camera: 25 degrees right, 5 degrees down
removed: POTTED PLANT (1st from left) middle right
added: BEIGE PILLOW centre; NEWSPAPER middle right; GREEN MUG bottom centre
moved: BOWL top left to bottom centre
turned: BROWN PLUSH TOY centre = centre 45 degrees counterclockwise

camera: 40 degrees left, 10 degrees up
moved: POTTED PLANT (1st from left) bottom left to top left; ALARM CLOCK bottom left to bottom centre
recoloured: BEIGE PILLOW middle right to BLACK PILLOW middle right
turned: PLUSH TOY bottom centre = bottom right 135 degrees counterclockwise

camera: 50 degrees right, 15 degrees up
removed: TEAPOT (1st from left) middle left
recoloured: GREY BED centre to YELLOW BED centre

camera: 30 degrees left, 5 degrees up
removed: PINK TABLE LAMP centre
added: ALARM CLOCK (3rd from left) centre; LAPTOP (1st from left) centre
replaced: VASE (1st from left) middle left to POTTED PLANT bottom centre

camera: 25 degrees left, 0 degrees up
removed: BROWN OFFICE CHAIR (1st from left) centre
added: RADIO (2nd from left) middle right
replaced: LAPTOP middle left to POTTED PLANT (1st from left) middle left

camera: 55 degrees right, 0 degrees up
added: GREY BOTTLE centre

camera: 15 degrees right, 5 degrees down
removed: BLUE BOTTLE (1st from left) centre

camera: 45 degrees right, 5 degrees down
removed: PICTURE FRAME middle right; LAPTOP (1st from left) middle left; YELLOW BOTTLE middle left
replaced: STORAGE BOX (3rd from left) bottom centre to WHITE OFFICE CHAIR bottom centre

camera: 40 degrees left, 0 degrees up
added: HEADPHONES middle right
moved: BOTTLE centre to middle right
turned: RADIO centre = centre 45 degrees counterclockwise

---+---

• REQUIREMENT:
Every line of the data above should be retyped precisely.

• SOLVED PROBLEM:
camera: 25 degrees right, 5 degrees down
removed: POTTED PLANT (1st from left) middle right
added: BEIGE PILLOW centre; NEWSPAPER middle right; GREEN MUG bottom centre
moved: BOWL top left to bottom centre
turned: BROWN PLUSH TOY centre = centre 45 degrees counterclockwise

camera: 40 degrees left, 10 degrees up
moved: POTTED PLANT (1st from left) bottom left to top left; ALARM CLOCK bottom left to bottom centre
recoloured: BEIGE PILLOW middle right to BLACK PILLOW middle right
turned: PLUSH TOY bottom centre = bottom right 135 degrees counterclockwise

camera: 50 degrees right, 15 degrees up
removed: TEAPOT (1st from left) middle left
recoloured: GREY BED centre to YELLOW BED centre

camera: 30 degrees left, 5 degrees up
removed: PINK TABLE LAMP centre
added: ALARM CLOCK (3rd from left) centre; LAPTOP (1st from left) centre
replaced: VASE (1st from left) middle left to POTTED PLANT bottom centre

camera: 25 degrees left, 0 degrees up
removed: BROWN OFFICE CHAIR (1st from left) centre
added: RADIO (2nd from left) middle right
replaced: LAPTOP middle left to POTTED PLANT (1st from left) middle left

camera: 55 degrees right, 0 degrees up
added: GREY BOTTLE centre

camera: 15 degrees right, 5 degrees down
removed: BLUE BOTTLE (1st from left) centre

camera: 45 degrees right, 5 degrees down
removed: PICTURE FRAME middle right; LAPTOP (1st from left) middle left; YELLOW BOTTLE middle left
replaced: STORAGE BOX (3rd from left) bottom centre to WHITE OFFICE CHAIR bottom centre

camera: 40 degrees left, 0 degrees up
added: HEADPHONES middle right
moved: BOTTLE centre to middle right
turned: RADIO centre = centre 45 degrees counterclockwise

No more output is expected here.